Celui est complexe car il peut y avoir une ressemblance ou coexistance d’autres syndrômes tels que:

  • Le syndrôme de fatigue chronique
  • La migraine
  • La polyarthrite rhumatoïde

L’American College of Rheumatologie a retenu deux critères: La douleur doit être diffuse pendant plus de 3 mois, et il doit y avoir une douleur ressentie à la pression d’au moins 11 des 18 points sensibles du corps.

Les douleurs diffuses sont une des caractéristique de cette maladie. La douleur de la fibromyalgie peut changer d’aspect. Parfois elle est décrite comme une brûlure, des tiraillements, des picotements, une douleur lancinante, ou des fourmillements.
Un excès d’activités ou au contraire l’inactivité, les conditions atmosphériques, le stress, tous ces facteurs peuvent aggraver la douleur, tandis qu’à d’autres moments, les symptômes s’améliorent provisoirement ou au contraire, s’empirent sans raison évidente.
La douleur de la fibromyalgie peut aussi changer d’endroit.
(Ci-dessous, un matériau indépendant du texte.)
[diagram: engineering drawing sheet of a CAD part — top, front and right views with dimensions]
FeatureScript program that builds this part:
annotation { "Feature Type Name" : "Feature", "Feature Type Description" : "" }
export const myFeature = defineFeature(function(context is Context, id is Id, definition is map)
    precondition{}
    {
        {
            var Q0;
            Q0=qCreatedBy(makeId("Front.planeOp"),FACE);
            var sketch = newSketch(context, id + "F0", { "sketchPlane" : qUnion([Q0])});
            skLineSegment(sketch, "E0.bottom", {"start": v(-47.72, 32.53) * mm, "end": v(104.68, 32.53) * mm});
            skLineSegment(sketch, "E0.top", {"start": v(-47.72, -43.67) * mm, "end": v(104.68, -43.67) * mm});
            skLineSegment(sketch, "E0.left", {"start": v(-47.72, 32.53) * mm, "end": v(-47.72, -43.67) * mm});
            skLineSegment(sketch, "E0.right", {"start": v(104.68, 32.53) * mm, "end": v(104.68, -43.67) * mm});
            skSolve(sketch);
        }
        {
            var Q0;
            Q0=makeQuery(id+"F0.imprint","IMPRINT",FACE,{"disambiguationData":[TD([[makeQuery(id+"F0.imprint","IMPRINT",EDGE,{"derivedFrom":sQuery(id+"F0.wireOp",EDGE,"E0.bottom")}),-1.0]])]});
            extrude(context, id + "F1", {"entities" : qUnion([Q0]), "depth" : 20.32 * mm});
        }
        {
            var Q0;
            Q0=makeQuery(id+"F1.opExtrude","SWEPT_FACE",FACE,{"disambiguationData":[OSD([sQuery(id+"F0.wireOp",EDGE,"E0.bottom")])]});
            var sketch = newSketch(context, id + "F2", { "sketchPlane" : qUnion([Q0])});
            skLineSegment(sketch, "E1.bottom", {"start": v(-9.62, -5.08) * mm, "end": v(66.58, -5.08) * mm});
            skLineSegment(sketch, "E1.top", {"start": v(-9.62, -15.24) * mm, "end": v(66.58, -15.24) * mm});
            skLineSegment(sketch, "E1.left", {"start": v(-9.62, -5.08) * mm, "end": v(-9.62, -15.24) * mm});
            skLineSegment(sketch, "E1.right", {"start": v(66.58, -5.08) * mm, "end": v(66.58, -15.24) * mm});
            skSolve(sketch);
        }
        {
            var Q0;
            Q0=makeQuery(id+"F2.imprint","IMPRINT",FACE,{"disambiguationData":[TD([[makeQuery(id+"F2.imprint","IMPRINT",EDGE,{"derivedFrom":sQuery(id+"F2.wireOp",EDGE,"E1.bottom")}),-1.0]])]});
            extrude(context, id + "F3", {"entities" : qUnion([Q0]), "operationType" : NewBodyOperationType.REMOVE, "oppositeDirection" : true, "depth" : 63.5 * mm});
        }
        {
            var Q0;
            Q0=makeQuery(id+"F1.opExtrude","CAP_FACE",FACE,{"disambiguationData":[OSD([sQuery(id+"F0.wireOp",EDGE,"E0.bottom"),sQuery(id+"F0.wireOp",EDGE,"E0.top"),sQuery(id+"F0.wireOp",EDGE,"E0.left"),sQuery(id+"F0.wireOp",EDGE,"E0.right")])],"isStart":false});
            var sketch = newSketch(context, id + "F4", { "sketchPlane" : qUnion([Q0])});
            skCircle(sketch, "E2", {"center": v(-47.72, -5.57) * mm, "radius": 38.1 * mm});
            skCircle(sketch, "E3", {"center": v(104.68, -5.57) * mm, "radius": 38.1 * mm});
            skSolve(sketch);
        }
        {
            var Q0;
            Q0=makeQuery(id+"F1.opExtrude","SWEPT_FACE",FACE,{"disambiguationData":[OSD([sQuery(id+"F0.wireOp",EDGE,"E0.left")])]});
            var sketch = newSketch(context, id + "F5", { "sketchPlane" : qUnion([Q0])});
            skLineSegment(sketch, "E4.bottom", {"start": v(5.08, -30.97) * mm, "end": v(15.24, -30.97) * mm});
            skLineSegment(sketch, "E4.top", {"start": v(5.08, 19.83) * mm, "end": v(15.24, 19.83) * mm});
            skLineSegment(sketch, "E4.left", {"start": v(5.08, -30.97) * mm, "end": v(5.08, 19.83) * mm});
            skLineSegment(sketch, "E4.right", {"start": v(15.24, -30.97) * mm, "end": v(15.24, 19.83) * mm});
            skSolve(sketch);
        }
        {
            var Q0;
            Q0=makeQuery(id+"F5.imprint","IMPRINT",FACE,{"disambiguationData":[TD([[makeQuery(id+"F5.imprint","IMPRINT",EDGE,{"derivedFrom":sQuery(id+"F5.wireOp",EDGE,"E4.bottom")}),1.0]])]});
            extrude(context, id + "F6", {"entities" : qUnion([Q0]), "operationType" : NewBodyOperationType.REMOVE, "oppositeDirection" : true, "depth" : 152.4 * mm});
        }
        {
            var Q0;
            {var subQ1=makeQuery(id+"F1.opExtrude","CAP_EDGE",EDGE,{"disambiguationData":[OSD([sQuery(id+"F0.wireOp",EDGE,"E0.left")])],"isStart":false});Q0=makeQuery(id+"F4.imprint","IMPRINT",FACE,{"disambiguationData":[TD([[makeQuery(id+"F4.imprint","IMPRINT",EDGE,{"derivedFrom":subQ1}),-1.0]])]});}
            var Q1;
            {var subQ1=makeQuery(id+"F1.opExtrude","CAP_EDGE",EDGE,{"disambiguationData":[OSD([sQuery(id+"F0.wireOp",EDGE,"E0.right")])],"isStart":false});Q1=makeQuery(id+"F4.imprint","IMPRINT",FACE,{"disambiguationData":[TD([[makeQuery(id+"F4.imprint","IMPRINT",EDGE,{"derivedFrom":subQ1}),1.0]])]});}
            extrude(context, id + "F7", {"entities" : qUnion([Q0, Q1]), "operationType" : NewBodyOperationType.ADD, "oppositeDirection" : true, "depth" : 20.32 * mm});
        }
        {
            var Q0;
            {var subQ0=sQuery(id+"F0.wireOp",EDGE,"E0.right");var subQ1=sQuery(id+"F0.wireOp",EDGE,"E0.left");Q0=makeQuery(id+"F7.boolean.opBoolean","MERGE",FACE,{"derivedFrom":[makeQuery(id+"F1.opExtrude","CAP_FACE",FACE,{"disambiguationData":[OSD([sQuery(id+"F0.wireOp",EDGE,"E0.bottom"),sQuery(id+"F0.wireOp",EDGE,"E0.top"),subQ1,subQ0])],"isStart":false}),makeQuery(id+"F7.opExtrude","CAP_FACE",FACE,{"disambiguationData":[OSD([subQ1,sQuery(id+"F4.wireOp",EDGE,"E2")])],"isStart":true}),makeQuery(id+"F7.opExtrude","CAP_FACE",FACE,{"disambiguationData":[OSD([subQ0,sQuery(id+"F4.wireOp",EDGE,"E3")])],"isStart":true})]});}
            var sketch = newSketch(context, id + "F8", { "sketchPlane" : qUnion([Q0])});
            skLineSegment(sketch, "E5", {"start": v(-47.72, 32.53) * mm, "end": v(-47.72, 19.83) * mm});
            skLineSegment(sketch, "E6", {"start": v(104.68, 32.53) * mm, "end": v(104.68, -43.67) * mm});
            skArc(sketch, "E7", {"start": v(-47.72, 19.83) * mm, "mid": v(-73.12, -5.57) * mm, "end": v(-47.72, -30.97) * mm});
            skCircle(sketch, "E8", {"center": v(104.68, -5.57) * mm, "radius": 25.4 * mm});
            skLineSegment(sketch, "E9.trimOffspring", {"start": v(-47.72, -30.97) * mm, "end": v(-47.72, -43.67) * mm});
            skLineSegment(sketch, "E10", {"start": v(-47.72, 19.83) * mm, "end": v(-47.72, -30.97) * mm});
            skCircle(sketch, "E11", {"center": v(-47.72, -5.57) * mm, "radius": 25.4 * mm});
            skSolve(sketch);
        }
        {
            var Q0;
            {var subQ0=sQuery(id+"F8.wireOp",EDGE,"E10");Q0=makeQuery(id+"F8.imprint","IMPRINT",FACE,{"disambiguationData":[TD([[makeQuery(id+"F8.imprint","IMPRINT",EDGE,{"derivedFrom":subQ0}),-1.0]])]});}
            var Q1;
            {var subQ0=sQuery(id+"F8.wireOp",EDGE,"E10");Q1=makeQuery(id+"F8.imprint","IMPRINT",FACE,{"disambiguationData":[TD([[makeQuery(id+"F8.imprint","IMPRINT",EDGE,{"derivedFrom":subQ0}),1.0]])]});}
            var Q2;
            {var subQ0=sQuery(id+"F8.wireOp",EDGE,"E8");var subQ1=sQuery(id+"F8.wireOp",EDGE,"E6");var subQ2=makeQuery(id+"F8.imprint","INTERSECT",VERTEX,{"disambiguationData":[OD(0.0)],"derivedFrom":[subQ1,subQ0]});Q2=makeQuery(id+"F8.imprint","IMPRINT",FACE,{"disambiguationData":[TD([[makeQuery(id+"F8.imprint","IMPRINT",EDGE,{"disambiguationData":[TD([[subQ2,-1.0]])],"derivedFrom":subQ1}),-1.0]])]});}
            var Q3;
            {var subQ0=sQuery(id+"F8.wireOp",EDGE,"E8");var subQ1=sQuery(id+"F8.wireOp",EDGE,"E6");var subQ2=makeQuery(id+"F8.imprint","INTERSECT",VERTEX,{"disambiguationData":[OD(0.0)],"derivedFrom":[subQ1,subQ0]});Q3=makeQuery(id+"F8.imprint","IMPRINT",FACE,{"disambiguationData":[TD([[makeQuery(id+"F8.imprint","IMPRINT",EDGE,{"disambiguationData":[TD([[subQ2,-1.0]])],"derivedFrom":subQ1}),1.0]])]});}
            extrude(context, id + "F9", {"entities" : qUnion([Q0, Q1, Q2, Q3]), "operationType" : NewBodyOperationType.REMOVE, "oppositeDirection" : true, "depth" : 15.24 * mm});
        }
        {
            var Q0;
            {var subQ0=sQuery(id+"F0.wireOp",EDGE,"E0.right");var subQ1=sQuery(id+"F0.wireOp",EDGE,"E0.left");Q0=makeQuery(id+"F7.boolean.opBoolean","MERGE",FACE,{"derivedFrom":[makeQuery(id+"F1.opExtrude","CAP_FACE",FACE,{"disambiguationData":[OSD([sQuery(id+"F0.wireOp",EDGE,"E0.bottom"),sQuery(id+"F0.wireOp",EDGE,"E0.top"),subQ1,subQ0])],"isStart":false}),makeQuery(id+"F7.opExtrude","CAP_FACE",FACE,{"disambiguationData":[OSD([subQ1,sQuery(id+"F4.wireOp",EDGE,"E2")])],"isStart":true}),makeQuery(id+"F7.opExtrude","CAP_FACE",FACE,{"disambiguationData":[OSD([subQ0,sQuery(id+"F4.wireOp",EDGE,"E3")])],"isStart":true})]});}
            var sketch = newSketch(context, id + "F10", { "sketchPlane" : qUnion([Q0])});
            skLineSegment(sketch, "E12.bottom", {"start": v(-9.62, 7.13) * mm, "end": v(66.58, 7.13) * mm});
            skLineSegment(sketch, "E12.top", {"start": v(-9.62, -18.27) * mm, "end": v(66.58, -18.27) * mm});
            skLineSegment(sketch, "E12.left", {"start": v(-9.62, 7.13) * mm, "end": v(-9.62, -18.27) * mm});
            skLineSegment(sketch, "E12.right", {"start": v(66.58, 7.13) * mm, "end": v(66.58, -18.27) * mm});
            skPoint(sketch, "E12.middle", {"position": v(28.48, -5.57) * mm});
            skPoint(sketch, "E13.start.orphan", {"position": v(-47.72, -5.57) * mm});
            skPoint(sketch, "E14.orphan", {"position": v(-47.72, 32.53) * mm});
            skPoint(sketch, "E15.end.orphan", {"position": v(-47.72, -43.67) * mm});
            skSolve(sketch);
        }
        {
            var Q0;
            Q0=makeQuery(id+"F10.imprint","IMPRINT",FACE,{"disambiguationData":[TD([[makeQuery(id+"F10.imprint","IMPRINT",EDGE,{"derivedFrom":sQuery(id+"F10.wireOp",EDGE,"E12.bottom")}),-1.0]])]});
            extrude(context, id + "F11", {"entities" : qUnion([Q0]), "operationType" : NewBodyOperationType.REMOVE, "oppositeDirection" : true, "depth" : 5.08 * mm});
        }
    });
Un jour, ce seront les hanches et les côtes qui seront particulièrement douloureuses, le lendemain la nuque, les épaules et le bas du dos.
La douleur peut être lancinante ou brûlante aux attaches musculaires au niveau des articulations importantes, surtout après des activités physiques.

Les symptômes associés

  • Paresthésies : Des engourdissements ou des fourmillements (dans les mains ou les pieds) accompagnent parfois la fibromyalgie.
  • Hypersensibilité : à la température, à la lumière, aux bruits, aux odeurs, à l’environnement (des réactions semblables à de l’allergie à toutes sortes de substances sont communes.), etc.
  • Plaintes au niveau de la peau : Des symptômes comme les démangeaisons, la sécheresse, ou les rougeurs de la peau, peuvent accompagner la fibromyalgie.
  • Déséquilibres/vertiges : Les patients peuvent avoir des troubles de l’équilibre ou des vertiges qui se manifestent de différentes manières.
  • Troubles relatifs à la connaissance : Les personnes fibromyalgiques font état d’un certain nombre de perturbations cognitives variant de jour en jour. Difficultés de concentration, perte de mémoire à court terme, etc.
  • Sensation dans les jambes : Certains patients peuvent développer un trouble neurologique connu sous le nom de « syndrome des jambes sans repos » qui se caractérise par un irrésistible besoin de bouger les jambes particulièrement quand elles sont au repos.
  • Dépression et anxiété : Quoique les patients soient souvent mal diagnostiqués (comme souffrant de dépression et d’anxiété), ces états sont souvent le résultat de la douleur chronique et de l’inconfort dus à la fibromyalgie, plutôt que la cause de ces symptômes.

Les traitements

Il n’y a pas actuellement de traitement connu pour la fibromyalgie. Ce qui semble le plus efficace consiste en une combinaison de trois méthodes majeures : les médicaments, les exercices physiques (endurance, renforcement et étirements) et l’adaptation de son mode de vie (il est par exemple important d’alterner activité et repos).
Un soutien psychologique peut s’avérer nécessaire pour surmonter le caractère chronique de la maladie. Certaines méthodes de relaxation peuvent aider à détourner l’attention lors d’une période de douleur. L’hydrothérapie en eau tiède (minimum 32°), le yoga, le taï-chi, etc. sont également des moyens d’atténuer les symptômes.

La nutrithérapie peut dans certains cas être utile.